__Exercise goal__:
Each line of the listing where "alguna" appears should be reported.

__Records to use__:
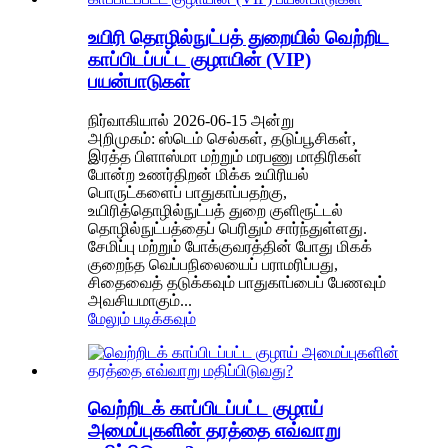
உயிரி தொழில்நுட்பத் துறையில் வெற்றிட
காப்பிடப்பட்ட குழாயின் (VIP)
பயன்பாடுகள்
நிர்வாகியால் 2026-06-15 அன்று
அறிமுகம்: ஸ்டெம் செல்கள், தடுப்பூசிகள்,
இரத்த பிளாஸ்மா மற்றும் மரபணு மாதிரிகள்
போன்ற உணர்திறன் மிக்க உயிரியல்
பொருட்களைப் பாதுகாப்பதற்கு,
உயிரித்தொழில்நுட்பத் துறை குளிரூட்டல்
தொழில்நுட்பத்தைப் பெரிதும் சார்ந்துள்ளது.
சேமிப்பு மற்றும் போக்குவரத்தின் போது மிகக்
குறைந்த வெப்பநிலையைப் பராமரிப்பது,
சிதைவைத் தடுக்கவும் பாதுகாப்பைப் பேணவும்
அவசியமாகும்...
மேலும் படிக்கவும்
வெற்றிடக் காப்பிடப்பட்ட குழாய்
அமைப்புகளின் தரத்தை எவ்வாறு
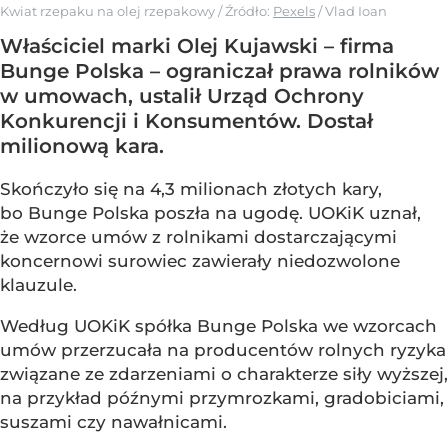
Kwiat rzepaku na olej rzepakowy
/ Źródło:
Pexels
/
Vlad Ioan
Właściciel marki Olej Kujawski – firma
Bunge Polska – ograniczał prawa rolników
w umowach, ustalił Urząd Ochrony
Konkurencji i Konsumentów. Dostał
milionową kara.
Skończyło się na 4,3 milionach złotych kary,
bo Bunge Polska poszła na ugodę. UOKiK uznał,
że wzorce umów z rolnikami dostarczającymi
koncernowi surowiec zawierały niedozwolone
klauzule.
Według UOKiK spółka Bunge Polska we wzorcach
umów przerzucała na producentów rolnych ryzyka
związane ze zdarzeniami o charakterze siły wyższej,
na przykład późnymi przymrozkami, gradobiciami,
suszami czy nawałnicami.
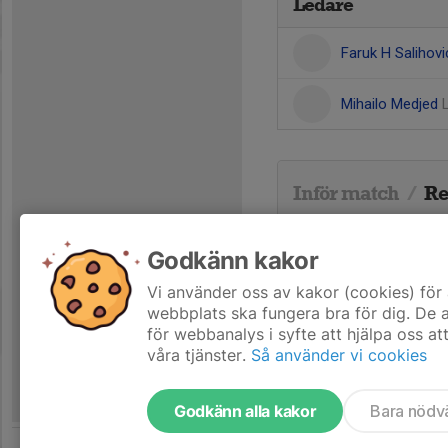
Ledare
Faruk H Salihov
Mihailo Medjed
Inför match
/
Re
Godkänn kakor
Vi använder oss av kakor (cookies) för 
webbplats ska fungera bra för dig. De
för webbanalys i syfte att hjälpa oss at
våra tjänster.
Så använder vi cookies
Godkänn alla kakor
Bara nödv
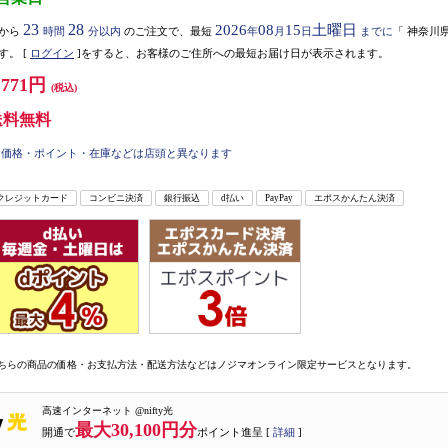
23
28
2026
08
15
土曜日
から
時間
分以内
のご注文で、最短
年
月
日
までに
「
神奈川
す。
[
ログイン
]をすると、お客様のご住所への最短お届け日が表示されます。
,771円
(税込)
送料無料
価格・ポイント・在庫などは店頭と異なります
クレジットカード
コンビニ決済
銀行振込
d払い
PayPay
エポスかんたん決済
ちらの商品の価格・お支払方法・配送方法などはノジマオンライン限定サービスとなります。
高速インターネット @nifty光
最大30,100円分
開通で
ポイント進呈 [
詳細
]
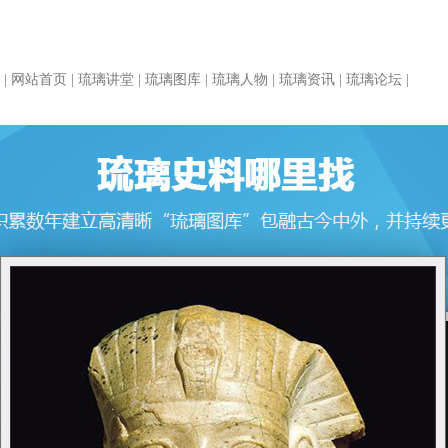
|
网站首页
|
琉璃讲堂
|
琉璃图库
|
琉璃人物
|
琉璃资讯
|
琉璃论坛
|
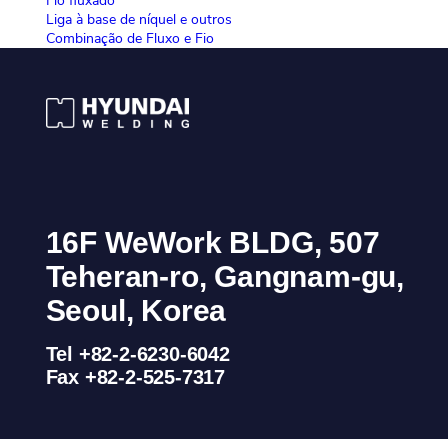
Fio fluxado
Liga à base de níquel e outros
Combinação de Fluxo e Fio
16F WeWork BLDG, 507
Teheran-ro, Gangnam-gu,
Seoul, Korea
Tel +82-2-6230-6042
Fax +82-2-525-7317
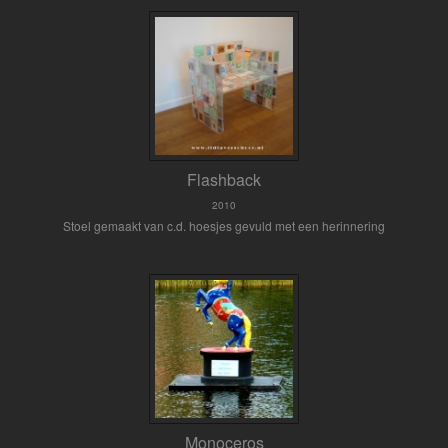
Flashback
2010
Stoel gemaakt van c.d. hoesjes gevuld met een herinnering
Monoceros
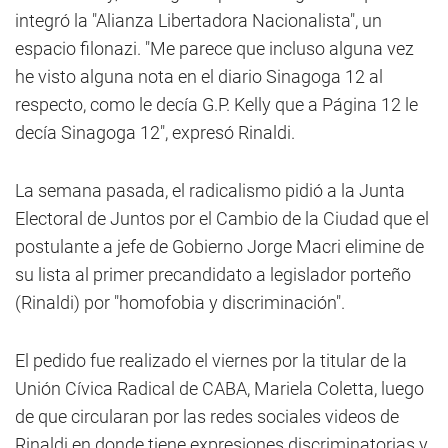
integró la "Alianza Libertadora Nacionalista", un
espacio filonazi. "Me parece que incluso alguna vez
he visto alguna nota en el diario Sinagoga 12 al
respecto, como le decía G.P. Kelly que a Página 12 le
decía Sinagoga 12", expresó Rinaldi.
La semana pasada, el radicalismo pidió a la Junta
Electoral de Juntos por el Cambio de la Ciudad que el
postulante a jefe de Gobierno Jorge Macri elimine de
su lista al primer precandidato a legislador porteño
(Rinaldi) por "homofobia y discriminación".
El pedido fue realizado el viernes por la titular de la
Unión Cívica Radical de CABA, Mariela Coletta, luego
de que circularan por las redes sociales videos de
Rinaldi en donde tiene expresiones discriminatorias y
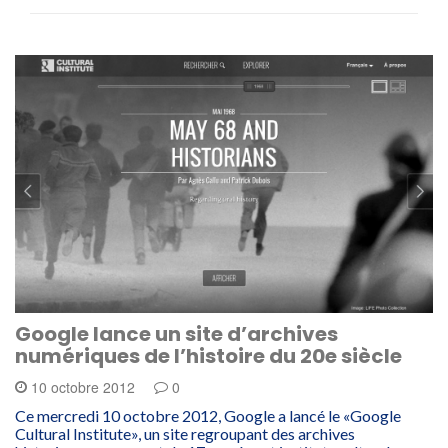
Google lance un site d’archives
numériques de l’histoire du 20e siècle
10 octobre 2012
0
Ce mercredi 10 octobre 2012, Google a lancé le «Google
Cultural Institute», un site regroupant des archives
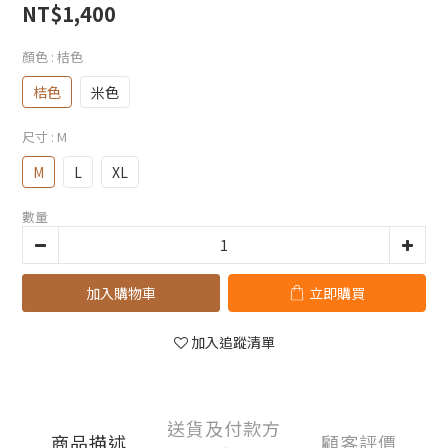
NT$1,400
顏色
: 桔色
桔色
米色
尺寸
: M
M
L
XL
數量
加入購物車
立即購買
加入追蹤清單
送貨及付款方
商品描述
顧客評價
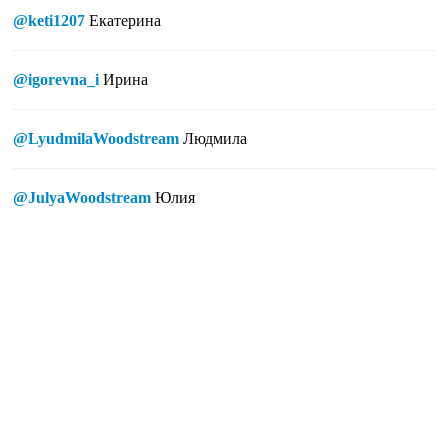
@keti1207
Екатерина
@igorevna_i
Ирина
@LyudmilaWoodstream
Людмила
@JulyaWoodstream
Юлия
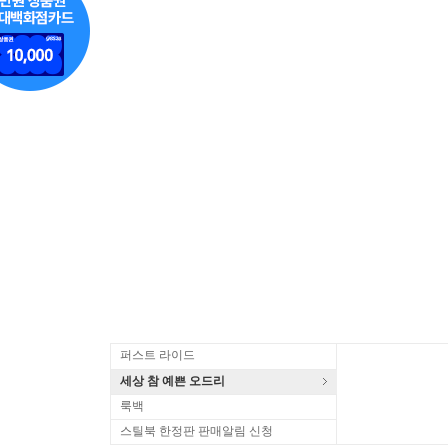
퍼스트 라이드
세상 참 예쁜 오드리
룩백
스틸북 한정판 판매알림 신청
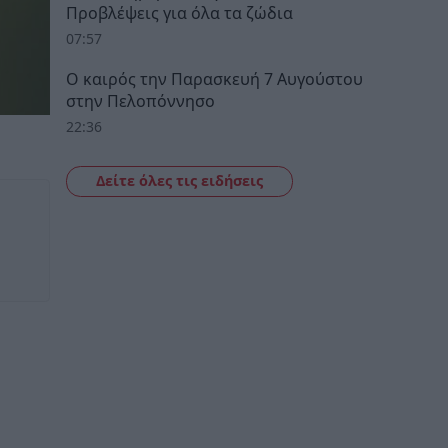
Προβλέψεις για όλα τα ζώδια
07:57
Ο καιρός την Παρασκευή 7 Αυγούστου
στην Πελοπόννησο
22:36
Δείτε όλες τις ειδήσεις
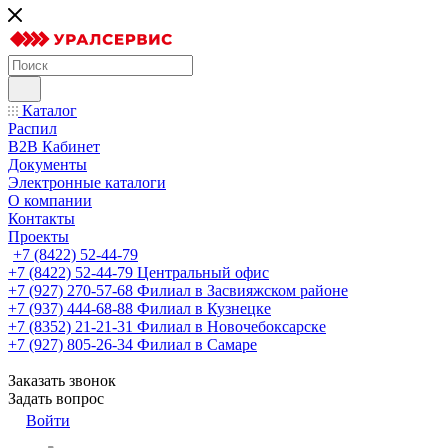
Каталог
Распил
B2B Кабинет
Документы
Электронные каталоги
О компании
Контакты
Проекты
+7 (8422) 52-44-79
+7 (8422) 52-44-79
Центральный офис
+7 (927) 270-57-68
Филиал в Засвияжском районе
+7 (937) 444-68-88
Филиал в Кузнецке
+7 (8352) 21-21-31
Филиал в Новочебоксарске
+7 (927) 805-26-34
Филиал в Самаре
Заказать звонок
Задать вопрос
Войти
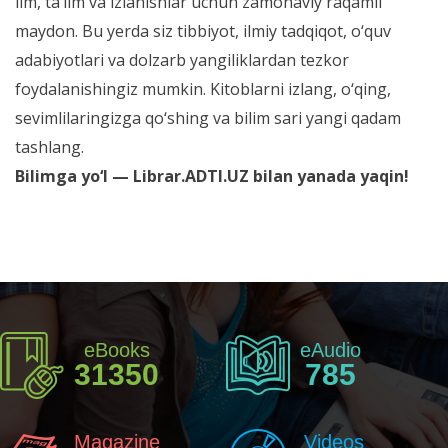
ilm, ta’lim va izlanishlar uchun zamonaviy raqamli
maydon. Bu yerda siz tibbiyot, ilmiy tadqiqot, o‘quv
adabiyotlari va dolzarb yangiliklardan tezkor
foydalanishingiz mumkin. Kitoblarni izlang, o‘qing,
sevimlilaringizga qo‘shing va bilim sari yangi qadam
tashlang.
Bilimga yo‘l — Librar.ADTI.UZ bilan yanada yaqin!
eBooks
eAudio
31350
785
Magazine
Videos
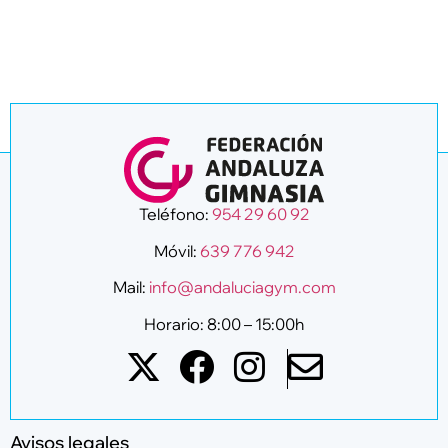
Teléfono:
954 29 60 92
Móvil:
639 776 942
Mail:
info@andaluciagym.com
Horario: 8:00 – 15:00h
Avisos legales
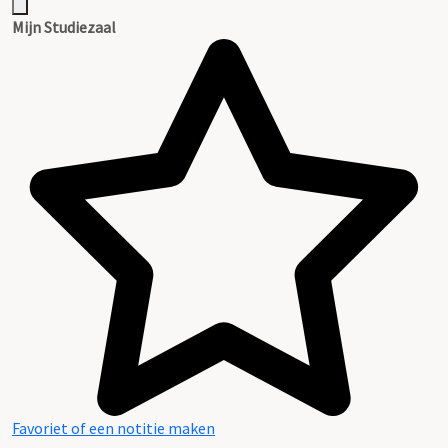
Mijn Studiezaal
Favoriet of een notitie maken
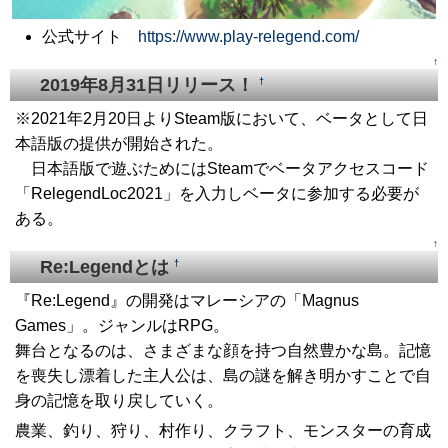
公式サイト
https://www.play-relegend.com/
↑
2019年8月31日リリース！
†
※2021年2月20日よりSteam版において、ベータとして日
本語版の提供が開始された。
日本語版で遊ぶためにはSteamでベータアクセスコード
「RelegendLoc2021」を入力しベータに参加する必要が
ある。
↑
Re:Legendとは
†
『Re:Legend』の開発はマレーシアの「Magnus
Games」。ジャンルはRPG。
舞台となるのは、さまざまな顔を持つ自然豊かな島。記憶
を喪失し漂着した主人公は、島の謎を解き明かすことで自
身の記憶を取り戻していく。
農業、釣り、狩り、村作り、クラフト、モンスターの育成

__Solution for this task__:
espacio filonazi. "Me parece que incluso alguna vez
he visto alguna nota en el diario Sinagoga 12 al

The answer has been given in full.